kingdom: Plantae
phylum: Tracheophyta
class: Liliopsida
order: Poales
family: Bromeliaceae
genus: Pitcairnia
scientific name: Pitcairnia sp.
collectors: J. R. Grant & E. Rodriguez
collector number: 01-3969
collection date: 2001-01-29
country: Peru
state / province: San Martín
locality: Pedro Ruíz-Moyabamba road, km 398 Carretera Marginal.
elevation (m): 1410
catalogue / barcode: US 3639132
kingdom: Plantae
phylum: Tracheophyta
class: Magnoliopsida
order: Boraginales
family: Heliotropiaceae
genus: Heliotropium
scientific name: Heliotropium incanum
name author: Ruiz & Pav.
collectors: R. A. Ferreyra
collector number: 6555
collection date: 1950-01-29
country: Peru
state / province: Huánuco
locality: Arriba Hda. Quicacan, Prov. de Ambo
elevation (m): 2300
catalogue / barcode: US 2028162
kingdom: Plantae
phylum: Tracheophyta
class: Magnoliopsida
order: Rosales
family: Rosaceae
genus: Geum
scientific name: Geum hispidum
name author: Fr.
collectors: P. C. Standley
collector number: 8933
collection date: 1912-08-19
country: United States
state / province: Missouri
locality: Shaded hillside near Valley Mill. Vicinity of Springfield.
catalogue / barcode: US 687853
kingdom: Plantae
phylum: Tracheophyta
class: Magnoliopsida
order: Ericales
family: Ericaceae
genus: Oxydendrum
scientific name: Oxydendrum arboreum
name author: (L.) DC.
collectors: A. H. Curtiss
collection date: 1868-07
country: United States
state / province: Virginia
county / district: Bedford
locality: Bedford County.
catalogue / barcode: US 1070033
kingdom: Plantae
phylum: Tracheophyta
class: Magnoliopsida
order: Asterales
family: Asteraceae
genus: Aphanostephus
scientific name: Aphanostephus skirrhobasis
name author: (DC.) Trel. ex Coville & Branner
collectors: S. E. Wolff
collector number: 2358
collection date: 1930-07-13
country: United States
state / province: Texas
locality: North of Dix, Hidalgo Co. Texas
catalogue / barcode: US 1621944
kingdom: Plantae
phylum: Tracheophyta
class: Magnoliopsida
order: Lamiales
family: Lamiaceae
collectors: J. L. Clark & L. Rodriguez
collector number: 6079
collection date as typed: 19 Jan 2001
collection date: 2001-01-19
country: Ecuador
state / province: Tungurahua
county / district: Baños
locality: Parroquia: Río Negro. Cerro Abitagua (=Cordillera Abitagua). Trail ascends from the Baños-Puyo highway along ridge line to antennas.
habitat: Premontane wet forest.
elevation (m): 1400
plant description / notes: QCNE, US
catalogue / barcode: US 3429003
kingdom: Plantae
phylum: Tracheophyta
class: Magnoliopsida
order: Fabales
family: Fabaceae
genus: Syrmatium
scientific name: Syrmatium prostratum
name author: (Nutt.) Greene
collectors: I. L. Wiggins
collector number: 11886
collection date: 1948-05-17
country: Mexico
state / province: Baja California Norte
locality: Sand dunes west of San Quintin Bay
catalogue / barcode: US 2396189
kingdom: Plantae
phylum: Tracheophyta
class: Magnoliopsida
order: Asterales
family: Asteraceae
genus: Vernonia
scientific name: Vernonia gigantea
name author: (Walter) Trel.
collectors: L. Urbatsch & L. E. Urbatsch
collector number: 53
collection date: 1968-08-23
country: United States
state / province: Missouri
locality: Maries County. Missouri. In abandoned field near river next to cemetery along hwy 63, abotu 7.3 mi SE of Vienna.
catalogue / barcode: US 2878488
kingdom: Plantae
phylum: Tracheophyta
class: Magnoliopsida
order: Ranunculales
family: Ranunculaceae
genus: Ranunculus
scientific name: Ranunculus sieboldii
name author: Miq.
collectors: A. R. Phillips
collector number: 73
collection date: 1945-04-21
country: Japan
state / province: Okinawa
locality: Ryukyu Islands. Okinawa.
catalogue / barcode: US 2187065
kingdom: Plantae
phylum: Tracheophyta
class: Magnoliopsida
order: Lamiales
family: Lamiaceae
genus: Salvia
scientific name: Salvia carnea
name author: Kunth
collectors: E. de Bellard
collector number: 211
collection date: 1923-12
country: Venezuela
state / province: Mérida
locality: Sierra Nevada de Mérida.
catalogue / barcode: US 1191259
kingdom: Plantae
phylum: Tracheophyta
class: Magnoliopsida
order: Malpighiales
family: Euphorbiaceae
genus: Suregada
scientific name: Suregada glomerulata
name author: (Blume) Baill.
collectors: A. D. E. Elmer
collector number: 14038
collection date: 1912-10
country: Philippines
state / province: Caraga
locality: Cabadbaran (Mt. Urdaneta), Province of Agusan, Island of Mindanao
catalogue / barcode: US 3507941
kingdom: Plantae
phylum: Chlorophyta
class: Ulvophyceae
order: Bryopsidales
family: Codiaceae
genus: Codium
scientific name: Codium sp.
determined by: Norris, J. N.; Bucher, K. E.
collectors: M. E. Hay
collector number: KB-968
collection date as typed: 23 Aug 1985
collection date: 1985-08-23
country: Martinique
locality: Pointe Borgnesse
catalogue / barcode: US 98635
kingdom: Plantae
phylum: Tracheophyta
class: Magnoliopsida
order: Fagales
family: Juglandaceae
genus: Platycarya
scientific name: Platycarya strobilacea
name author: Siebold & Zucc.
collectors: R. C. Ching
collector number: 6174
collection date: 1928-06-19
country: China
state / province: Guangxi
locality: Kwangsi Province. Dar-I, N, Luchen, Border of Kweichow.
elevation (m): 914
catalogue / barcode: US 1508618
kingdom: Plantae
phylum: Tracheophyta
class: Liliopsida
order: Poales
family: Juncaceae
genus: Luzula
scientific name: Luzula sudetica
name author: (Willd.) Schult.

══════════

__GIVEN INSTRUCTION__. Convert the data above into a Markdown table with the columns No. and Line, numbering each row and omitting blank lines.

__ANSWER TO THIS EXERCISE__.
| No. | Line |
|---|---|
| 1 | kingdom: Plantae |
| 2 | phylum: Tracheophyta |
| 3 | class: Liliopsida |
| 4 | order: Poales |
| 5 | family: Bromeliaceae |
| 6 | genus: Pitcairnia |
| 7 | scientific name: Pitcairnia sp. |
| 8 | collectors: J. R. Grant & E. Rodriguez |
| 9 | collector number: 01-3969 |
| 10 | collection date: 2001-01-29 |
| 11 | country: Peru |
| 12 | state / province: San Martín |
| 13 | locality: Pedro Ruíz-Moyabamba road, km 398 Carretera Marginal. |
| 14 | elevation (m): 1410 |
| 15 | catalogue / barcode: US 3639132 |
| 16 | kingdom: Plantae |
| 17 | phylum: Tracheophyta |
| 18 | class: Magnoliopsida |
| 19 | order: Boraginales |
| 20 | family: Heliotropiaceae |
| 21 | genus: Heliotropium |
| 22 | scientific name: Heliotropium incanum |
| 23 | name author: Ruiz & Pav. |
| 24 | collectors: R. A. Ferreyra |
| 25 | collector number: 6555 |
| 26 | collection date: 1950-01-29 |
| 27 | country: Peru |
| 28 | state / province: Huánuco |
| 29 | locality: Arriba Hda. Quicacan, Prov. de Ambo |
| 30 | elevation (m): 2300 |
| 31 | catalogue / barcode: US 2028162 |
| 32 | kingdom: Plantae |
| 33 | phylum: Tracheophyta |
| 34 | class: Magnoliopsida |
| 35 | order: Rosales |
| 36 | family: Rosaceae |
| 37 | genus: Geum |
| 38 | scientific name: Geum hispidum |
| 39 | name author: Fr. |
| 40 | collectors: P. C. Standley |
| 41 | collector number: 8933 |
| 42 | collection date: 1912-08-19 |
| 43 | country: United States |
| 44 | state / province: Missouri |
| 45 | locality: Shaded hillside near Valley Mill. Vicinity of Springfield. |
| 46 | catalogue / barcode: US 687853 |
| 47 | kingdom: Plantae |
| 48 | phylum: Tracheophyta |
| 49 | class: Magnoliopsida |
| 50 | order: Ericales |
| 51 | family: Ericaceae |
| 52 | genus: Oxydendrum |
| 53 | scientific name: Oxydendrum arboreum |
| 54 | name author: (L.) DC. |
| 55 | collectors: A. H. Curtiss |
| 56 | collection date: 1868-07 |
| 57 | country: United States |
| 58 | state / province: Virginia |
| 59 | county / district: Bedford |
| 60 | locality: Bedford County. |
| 61 | catalogue / barcode: US 1070033 |
| 62 | kingdom: Plantae |
| 63 | phylum: Tracheophyta |
| 64 | class: Magnoliopsida |
| 65 | order: Asterales |
| 66 | family: Asteraceae |
| 67 | genus: Aphanostephus |
| 68 | scientific name: Aphanostephus skirrhobasis |
| 69 | name author: (DC.) Trel. ex Coville & Branner |
| 70 | collectors: S. E. Wolff |
| 71 | collector number: 2358 |
| 72 | collection date: 1930-07-13 |
| 73 | country: United States |
| 74 | state / province: Texas |
| 75 | locality: North of Dix, Hidalgo Co. Texas |
| 76 | catalogue / barcode: US 1621944 |
| 77 | kingdom: Plantae |
| 78 | phylum: Tracheophyta |
| 79 | class: Magnoliopsida |
| 80 | order: Lamiales |
| 81 | family: Lamiaceae |
| 82 | collectors: J. L. Clark & L. Rodriguez |
| 83 | collector number: 6079 |
| 84 | collection date as typed: 19 Jan 2001 |
| 85 | collection date: 2001-01-19 |
| 86 | country: Ecuador |
| 87 | state / province: Tungurahua |
| 88 | county / district: Baños |
| 89 | locality: Parroquia: Río Negro. Cerro Abitagua (=Cordillera Abitagua). Trail ascends from the Baños-Puyo highway along ridge line to antennas. |
| 90 | habitat: Premontane wet forest. |
| 91 | elevation (m): 1400 |
| 92 | plant description / notes: QCNE, US |
| 93 | catalogue / barcode: US 3429003 |
| 94 | kingdom: Plantae |
| 95 | phylum: Tracheophyta |
| 96 | class: Magnoliopsida |
| 97 | order: Fabales |
| 98 | family: Fabaceae |
| 99 | genus: Syrmatium |
| 100 | scientific name: Syrmatium prostratum |
| 101 | name author: (Nutt.) Greene |
| 102 | collectors: I. L. Wiggins |
| 103 | collector number: 11886 |
| 104 | collection date: 1948-05-17 |
| 105 | country: Mexico |
| 106 | state / province: Baja California Norte |
| 107 | locality: Sand dunes west of San Quintin Bay |
| 108 | catalogue / barcode: US 2396189 |
| 109 | kingdom: Plantae |
| 110 | phylum: Tracheophyta |
| 111 | class: Magnoliopsida |
| 112 | order: Asterales |
| 113 | family: Asteraceae |
| 114 | genus: Vernonia |
| 115 | scientific name: Vernonia gigantea |
| 116 | name author: (Walter) Trel. |
| 117 | collectors: L. Urbatsch & L. E. Urbatsch |
| 118 | collector number: 53 |
| 119 | collection date: 1968-08-23 |
| 120 | country: United States |
| 121 | state / province: Missouri |
| 122 | locality: Maries County. Missouri. In abandoned field near river next to cemetery along hwy 63, abotu 7.3 mi SE of Vienna. |
| 123 | catalogue / barcode: US 2878488 |
| 124 | kingdom: Plantae |
| 125 | phylum: Tracheophyta |
| 126 | class: Magnoliopsida |
| 127 | order: Ranunculales |
| 128 | family: Ranunculaceae |
| 129 | genus: Ranunculus |
| 130 | scientific name: Ranunculus sieboldii |
| 131 | name author: Miq. |
| 132 | collectors: A. R. Phillips |
| 133 | collector number: 73 |
| 134 | collection date: 1945-04-21 |
| 135 | country: Japan |
| 136 | state / province: Okinawa |
| 137 | locality: Ryukyu Islands. Okinawa. |
| 138 | catalogue / barcode: US 2187065 |
| 139 | kingdom: Plantae |
| 140 | phylum: Tracheophyta |
| 141 | class: Magnoliopsida |
| 142 | order: Lamiales |
| 143 | family: Lamiaceae |
| 144 | genus: Salvia |
| 145 | scientific name: Salvia carnea |
| 146 | name author: Kunth |
| 147 | collectors: E. de Bellard |
| 148 | collector number: 211 |
| 149 | collection date: 1923-12 |
| 150 | country: Venezuela |
| 151 | state / province: Mérida |
| 152 | locality: Sierra Nevada de Mérida. |
| 153 | catalogue / barcode: US 1191259 |
| 154 | kingdom: Plantae |
| 155 | phylum: Tracheophyta |
| 156 | class: Magnoliopsida |
| 157 | order: Malpighiales |
| 158 | family: Euphorbiaceae |
| 159 | genus: Suregada |
| 160 | scientific name: Suregada glomerulata |
| 161 | name author: (Blume) Baill. |
| 162 | collectors: A. D. E. Elmer |
| 163 | collector number: 14038 |
| 164 | collection date: 1912-10 |
| 165 | country: Philippines |
| 166 | state / province: Caraga |
| 167 | locality: Cabadbaran (Mt. Urdaneta), Province of Agusan, Island of Mindanao |
| 168 | catalogue / barcode: US 3507941 |
| 169 | kingdom: Plantae |
| 170 | phylum: Chlorophyta |
| 171 | class: Ulvophyceae |
| 172 | order: Bryopsidales |
| 173 | family: Codiaceae |
| 174 | genus: Codium |
| 175 | scientific name: Codium sp. |
| 176 | determined by: Norris, J. N.; Bucher, K. E. |
| 177 | collectors: M. E. Hay |
| 178 | collector number: KB-968 |
| 179 | collection date as typed: 23 Aug 1985 |
| 180 | collection date: 1985-08-23 |
| 181 | country: Martinique |
| 182 | locality: Pointe Borgnesse |
| 183 | catalogue / barcode: US 98635 |
| 184 | kingdom: Plantae |
| 185 | phylum: Tracheophyta |
| 186 | class: Magnoliopsida |
| 187 | order: Fagales |
| 188 | family: Juglandaceae |
| 189 | genus: Platycarya |
| 190 | scientific name: Platycarya strobilacea |
| 191 | name author: Siebold & Zucc. |
| 192 | collectors: R. C. Ching |
| 193 | collector number: 6174 |
| 194 | collection date: 1928-06-19 |
| 195 | country: China |
| 196 | state / province: Guangxi |
| 197 | locality: Kwangsi Province. Dar-I, N, Luchen, Border of Kweichow. |
| 198 | elevation (m): 914 |
| 199 | catalogue / barcode: US 1508618 |
| 200 | kingdom: Plantae |
| 201 | phylum: Tracheophyta |
| 202 | class: Liliopsida |
| 203 | order: Poales |
| 204 | family: Juncaceae |
| 205 | genus: Luzula |
| 206 | scientific name: Luzula sudetica |
| 207 | name author: (Willd.) Schult. |